Ces distinctions qui datent de 1944, démontrent la place qu’occupait notre pays, dans l’effort de guerre et au lendemain de la victoire des alliés.

Contrairement à ses compagnons d’infortune qui sont inhumés à Dakar pour la plupart, il a eu la chance de terminer ses jours en Guinée. Il repose en paix dans la concession familiale de Kaporo, depuis le 8 juin 1989.

C’est ce « destin guinéen » magnifié par mon défunt frère El Hadj Almamy Soumah, qui nous a permis de fouler le sol de notre pays pour la 1ère fois, lors de ses funérailles, Baby, Naba et moi.
Au-delà de l’esprit de famille qu’il a inculqué à ses enfants (rigueur, solidarité, résilience…) il avait une phrase fétiche : l’exil n’est pas doré.

C’est ce que ses enfants ont retenu, en honorant sa mémoire par un retour au bercail. Un pays, qu’ils ne connaissaient pas.

Son combat est héroïque et patriotique. Il est allé jusqu’à entretenir les enfants en détresse de ses détracteurs, aussi bien au Sénégal qu’en France. Trahi par ceux qu’il avait faits.

Kaporo, à travers son histoire, incarne cette mémoire de résistance, de dignité et du sens de l’honneur.

Aujourd’hui, Kaporo a presque disparu, défragmenté, humilié, récupéré, bétonné, arraché à son histoire.
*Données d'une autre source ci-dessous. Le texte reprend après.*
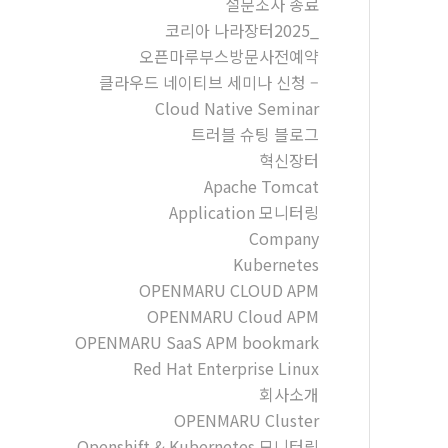
설문조사 종료
코리아 나라장터2025_
오픈마루부스방문사전예약
클라우드 네이티브 세미나 신청 –
Cloud Native Seminar
트러블 슈팅 블로그
혁신장터
Apache Tomcat
Application 모니터링
Company
Kubernetes
OPENMARU CLOUD APM
OPENMARU Cloud APM
OPENMARU SaaS APM bookmark
Red Hat Enterprise Linux
회사소개
OPENMARU Cluster
Openshift & Kubernetes 모니터링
Mais la mémoire demeure, dans nos cœurs, dans nos récits, dans notre lutte au quotidien.
Tant qu’il restera un fils ou une fille de Kaporo pour raconter cette histoire, elle survivra.
Kaporo n’est pas mort. Il attend. Il résiste et demeurera dans la conscience collective, jusque dans la nuit des temps.

Fodé Mohamed Soumah.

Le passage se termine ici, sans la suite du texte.